• _Task requirements_: Where in the listing does the string "only" appear? Copy every line that holds it.

• _Dataset extract_:
============================================================

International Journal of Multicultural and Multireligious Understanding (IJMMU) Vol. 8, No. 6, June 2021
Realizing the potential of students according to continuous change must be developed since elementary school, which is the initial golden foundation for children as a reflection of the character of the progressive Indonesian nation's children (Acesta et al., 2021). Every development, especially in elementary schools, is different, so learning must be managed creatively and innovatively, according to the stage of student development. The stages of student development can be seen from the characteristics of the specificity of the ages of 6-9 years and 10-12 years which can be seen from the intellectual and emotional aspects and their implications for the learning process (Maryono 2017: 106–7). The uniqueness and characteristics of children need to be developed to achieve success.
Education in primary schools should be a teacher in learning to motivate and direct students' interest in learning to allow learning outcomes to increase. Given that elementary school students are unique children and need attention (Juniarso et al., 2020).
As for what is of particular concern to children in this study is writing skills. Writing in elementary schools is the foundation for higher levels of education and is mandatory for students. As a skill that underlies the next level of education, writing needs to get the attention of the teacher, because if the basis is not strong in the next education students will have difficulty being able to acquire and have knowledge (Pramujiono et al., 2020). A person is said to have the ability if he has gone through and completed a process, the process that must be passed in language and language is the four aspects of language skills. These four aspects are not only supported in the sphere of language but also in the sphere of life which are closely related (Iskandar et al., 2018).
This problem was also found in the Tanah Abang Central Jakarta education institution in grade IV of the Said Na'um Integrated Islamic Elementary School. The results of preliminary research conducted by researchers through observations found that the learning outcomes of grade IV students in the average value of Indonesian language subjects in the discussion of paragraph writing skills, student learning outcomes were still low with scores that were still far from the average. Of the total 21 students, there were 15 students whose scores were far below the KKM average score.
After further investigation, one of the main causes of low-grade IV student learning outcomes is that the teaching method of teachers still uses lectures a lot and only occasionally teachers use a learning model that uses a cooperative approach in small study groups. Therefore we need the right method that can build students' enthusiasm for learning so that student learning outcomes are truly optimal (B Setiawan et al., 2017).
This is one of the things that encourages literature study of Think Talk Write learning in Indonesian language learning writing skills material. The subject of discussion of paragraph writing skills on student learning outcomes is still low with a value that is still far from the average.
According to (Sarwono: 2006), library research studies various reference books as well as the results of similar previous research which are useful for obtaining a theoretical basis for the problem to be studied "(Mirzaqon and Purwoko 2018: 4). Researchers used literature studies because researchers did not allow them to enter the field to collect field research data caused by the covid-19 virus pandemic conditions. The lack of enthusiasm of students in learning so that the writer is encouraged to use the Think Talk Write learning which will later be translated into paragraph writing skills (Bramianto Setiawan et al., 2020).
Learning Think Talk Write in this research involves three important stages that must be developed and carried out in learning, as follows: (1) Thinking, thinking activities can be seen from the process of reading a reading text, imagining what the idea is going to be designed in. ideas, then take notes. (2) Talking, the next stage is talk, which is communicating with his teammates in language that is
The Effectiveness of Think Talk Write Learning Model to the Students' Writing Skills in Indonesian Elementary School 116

============================================================

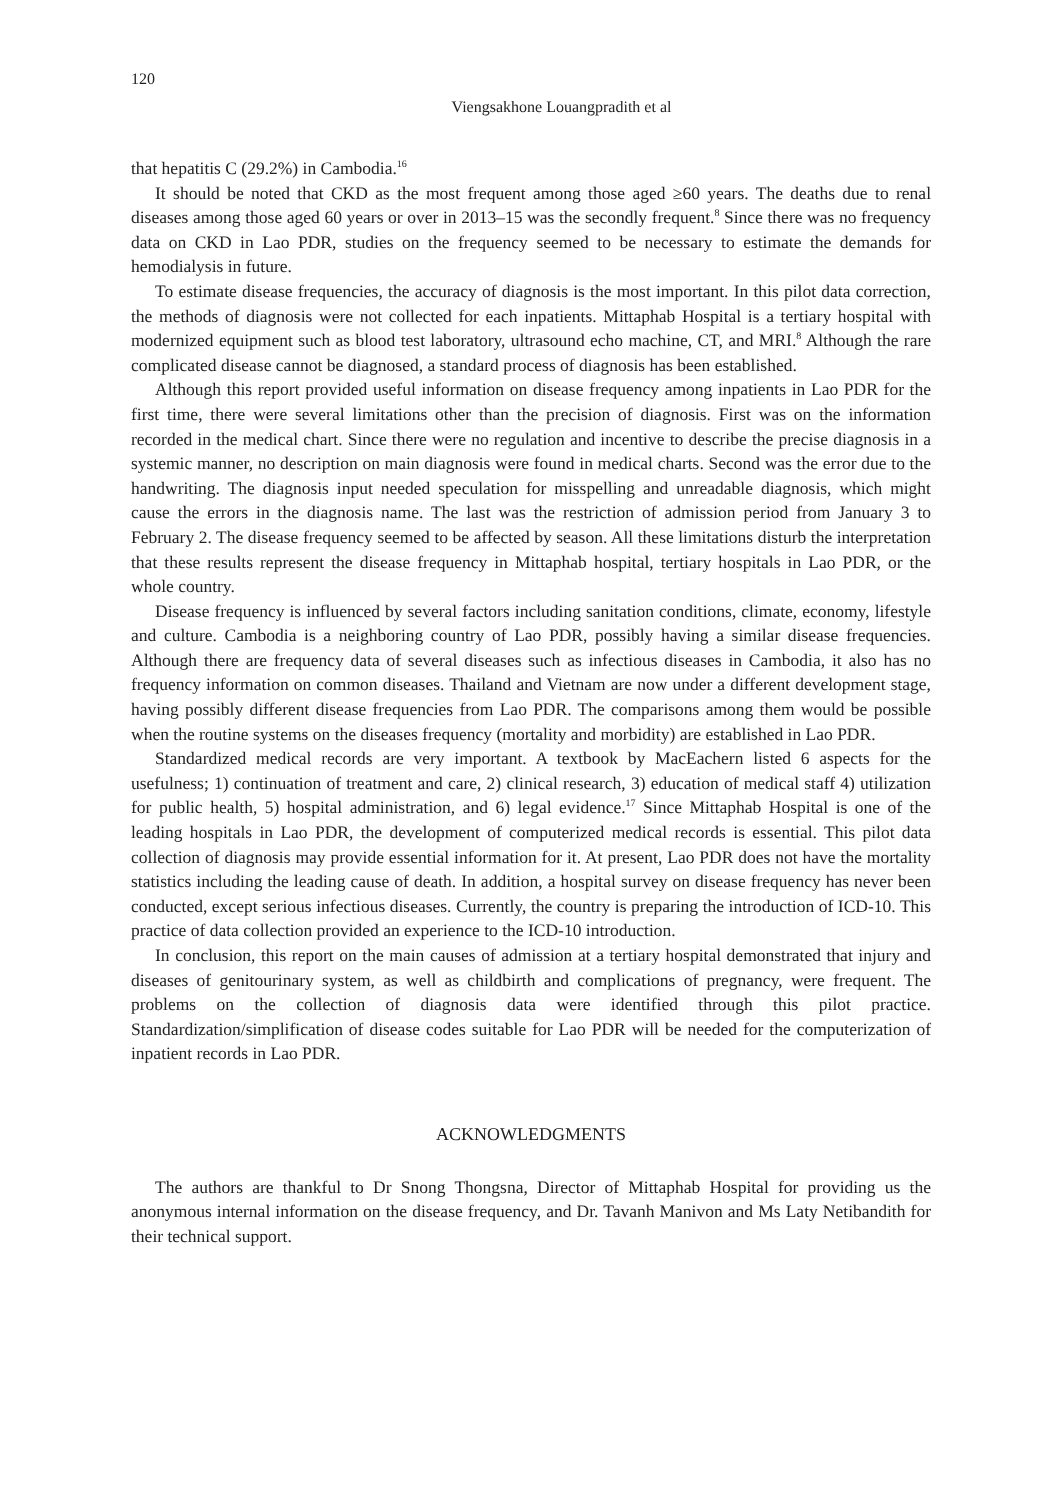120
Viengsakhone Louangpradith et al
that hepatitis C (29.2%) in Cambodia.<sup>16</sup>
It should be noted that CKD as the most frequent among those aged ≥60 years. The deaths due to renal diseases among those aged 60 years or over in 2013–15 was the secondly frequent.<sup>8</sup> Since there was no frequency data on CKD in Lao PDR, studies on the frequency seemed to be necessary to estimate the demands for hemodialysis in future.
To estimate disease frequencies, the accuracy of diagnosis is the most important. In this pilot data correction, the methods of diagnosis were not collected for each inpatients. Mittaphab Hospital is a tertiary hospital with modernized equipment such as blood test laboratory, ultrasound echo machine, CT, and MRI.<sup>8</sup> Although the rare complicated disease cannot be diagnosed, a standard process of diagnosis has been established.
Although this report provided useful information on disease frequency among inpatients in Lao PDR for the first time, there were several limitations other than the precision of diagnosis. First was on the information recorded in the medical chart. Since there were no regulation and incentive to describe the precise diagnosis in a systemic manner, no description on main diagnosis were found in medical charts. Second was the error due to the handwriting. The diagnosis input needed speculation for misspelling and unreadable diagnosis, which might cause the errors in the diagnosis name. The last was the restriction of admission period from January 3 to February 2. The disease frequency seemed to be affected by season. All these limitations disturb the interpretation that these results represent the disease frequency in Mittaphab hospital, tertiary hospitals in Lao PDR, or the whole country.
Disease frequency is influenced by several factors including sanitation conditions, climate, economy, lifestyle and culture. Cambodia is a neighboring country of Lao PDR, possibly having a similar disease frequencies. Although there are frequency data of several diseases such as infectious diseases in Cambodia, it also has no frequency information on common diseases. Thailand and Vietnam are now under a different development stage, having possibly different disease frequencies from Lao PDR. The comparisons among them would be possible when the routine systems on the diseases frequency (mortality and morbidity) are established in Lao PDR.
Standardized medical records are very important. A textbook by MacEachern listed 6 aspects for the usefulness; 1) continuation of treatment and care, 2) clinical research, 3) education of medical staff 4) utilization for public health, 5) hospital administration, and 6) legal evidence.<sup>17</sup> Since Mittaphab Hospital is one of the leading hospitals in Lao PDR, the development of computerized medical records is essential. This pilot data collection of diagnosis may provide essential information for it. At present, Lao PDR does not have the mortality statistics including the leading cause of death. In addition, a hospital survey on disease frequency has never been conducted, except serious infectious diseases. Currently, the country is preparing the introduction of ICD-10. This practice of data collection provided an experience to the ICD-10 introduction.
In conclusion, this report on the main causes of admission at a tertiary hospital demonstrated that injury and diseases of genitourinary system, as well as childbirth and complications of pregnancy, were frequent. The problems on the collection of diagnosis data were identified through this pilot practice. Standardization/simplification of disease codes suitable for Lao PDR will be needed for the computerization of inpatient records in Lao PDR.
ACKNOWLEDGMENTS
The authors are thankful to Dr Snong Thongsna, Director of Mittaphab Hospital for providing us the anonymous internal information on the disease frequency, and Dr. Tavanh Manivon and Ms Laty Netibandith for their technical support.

============================================================

• _Task output_:
As for what is of particular concern to children in this study is writing skills. Writing in elementary schools is the foundation for higher levels of education and is mandatory for students. As a skill that underlies the next level of education, writing needs to get the attention of the teacher, because if the basis is not strong in the next education students will have difficulty being able to acquire and have knowledge (Pramujiono et al., 2020). A person is said to have the ability if he has gone through and completed a process, the process that must be passed in language and language is the four aspects of language skills. These four aspects are not only supported in the sphere of language but also in the sphere of life which are closely related (Iskandar et al., 2018).
After further investigation, one of the main causes of low-grade IV student learning outcomes is that the teaching method of teachers still uses lectures a lot and only occasionally teachers use a learning model that uses a cooperative approach in small study groups. Therefore we need the right method that can build students' enthusiasm for learning so that student learning outcomes are truly optimal (B Setiawan et al., 2017).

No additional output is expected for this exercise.